**Problem 1:** Please copy out the rows verbatim, starting at the line that contains "HFOV = 59.8 degrees." and running through the end of the rows, with both of those lines included.

State v. Belanger , 190 Ohio App. 3d 377 ( 2010 )


Menu:
  • [Cite as State v. Belanger, 
    190 Ohio App.3d 377
    , 
    2010-Ohio-5407
    .]
    IN THE COURT OF APPEALS OF OHIO
    THIRD APPELLATE DISTRICT
    ALLEN COUNTY
    THE STATE OF OHIO,                                                  CASE NO. 1-09-65
    APPELLEE,
    v.
    BELANGER,                                                             OPINION
    APPELLANT.
    Appeal from Lima Municipal Court
    Trial Court No. 09 CRB02485
    Judgment Reversed and Cause Remanded
    Date of Decision: November 8, 2010
    APPEARANCES:
    David M. Geiger, for appellee.
    Clayton P. Osting, for appellant.
    WILLAMOWSKI, Presiding Judge.
    Case No. 1-09-65
    {¶ 1} Defendant-appellant, Philip T. Belanger, brings this appeal from the
    judgment of the Lima Municipal Court finding him guilty of domestic violence, in
    violation of R.C. 2919.25(A). For the reasons set forth below, the judgment is
    reversed.
    {¶ 2} On August 5, 2009, a complaint was filed in the trial court alleging
    that Belanger had committed domestic violence against his live-in girlfriend on
    August 4, 2009. Belanger entered a plea of not guilty to the complaint. A jury
    trial was held on October 29, 2009. The jury returned a verdict of guilty. On
    November 23, 2009, Belanger was sentenced to 180 days in jail with 150 days
    suspended, a $250 fine, and two years of community control. Belanger now
    appeals from his conviction and raises the following assignments of error.
    First Assignment of Error
    The trial court erred to the prejudice of [Belanger] by denying
    his motion for a jury instruction on self defense which is an
    affirmative defense to the crime charged. In addition, the failure of
    the trial court to give this proper charge denies [Belanger] federal
    and state due process.

**Problem 2:** Continue the appeals court opinion in the Belanger domestic violence case from the point where it stops.

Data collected

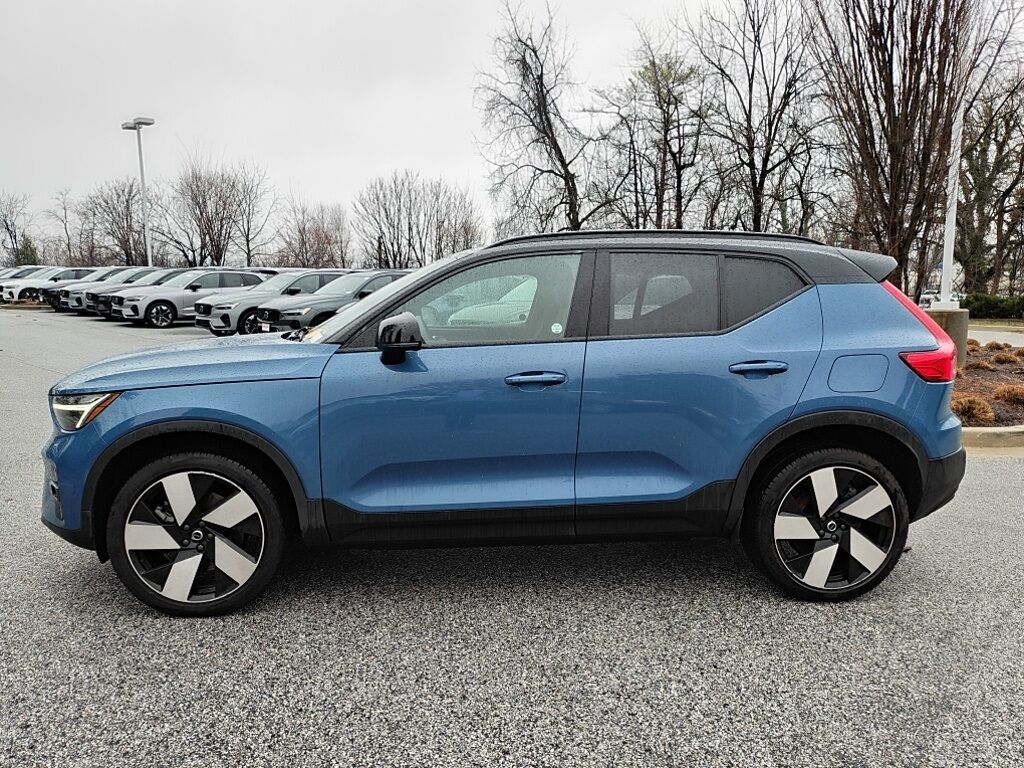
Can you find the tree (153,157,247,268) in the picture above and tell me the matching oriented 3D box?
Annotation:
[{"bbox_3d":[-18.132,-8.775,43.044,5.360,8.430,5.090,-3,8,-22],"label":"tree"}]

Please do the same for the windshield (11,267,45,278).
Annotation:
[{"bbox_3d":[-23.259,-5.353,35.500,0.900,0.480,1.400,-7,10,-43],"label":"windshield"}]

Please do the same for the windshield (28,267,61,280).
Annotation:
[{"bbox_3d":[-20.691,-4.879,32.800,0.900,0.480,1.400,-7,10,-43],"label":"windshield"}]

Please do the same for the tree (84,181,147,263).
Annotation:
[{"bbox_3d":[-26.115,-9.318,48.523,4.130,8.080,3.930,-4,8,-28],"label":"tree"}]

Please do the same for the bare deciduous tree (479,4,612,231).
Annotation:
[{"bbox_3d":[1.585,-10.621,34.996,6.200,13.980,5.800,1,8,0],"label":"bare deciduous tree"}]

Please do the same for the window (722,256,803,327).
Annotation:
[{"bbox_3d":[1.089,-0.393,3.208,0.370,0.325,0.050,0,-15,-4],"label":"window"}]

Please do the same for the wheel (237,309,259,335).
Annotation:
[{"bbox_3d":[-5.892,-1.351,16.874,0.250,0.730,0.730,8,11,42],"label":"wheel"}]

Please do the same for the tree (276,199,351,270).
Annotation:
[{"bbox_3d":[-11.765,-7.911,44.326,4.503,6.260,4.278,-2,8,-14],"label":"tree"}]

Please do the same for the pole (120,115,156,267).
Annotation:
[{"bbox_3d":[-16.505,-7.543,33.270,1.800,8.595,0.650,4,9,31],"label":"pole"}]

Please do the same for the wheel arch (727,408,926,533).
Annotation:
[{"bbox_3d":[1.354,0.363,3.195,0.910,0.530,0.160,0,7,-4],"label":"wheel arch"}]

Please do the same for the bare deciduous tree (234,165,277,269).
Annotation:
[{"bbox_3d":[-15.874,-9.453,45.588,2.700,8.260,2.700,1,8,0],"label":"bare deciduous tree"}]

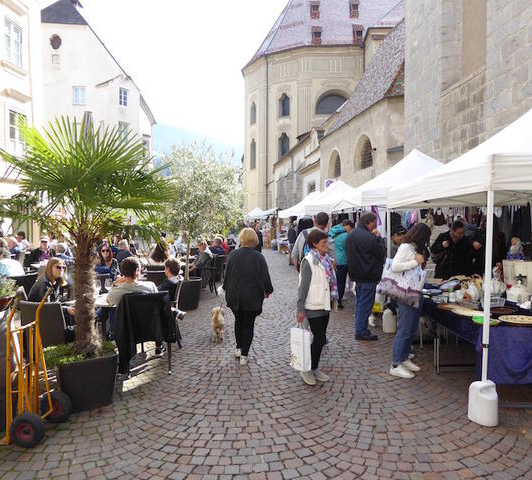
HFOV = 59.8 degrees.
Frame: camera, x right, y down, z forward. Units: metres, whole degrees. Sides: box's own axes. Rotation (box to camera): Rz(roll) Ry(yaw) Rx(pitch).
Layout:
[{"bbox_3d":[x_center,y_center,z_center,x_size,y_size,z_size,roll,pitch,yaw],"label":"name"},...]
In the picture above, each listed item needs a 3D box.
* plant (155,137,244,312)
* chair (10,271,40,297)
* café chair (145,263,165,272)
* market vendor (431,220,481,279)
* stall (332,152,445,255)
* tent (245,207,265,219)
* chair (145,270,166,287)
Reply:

**Written reply 1:**
HFOV = 59.8 degrees.
Frame: camera, x right, y down, z forward. Units: metres, whole degrees. Sides: box's own axes. Rotation (box to camera): Rz(roll) Ry(yaw) Rx(pitch).
Layout:
[{"bbox_3d":[x_center,y_center,z_center,x_size,y_size,z_size,roll,pitch,yaw],"label":"name"},...]
In the picture above, each listed item needs a 3D box.
* plant (155,137,244,312)
* chair (10,271,40,297)
* café chair (145,263,165,272)
* market vendor (431,220,481,279)
* stall (332,152,445,255)
* tent (245,207,265,219)
* chair (145,270,166,287)
Reply:

**Written reply 2:**
    Second Assignment of Error
    The trial court erred to the prejudice of [Belanger] by denying
    his motion for a continuance.
    Third Assignment of Error
    The trial court erred to the prejudice of [Belanger] by denying
    him the right to present the evidence of witnesses as to his character,
    demeanor, disposition, etc.
    -2-
    Case No. 1-09-65
    {¶ 3} Belanger’s first assignment of error alleges that the trial court erred
    by not instructing the jury on the affirmative defense of self-defense.            “In
    charging the jury, the court must state to it all matters of law necessary for the
    information of the jury in giving its verdict.” R.C. 2945.11. Parties may request
    that the trial court instruct the jury on a particular matter.       Crim.R. 30(A).
    However, a trial court may omit any requested instructions that are not correct
    statements of the law and applicable to the case before it. State v. Scott (1986), 
    26 Ohio St.3d 92
    , 
    497 N.E.2d 55
    .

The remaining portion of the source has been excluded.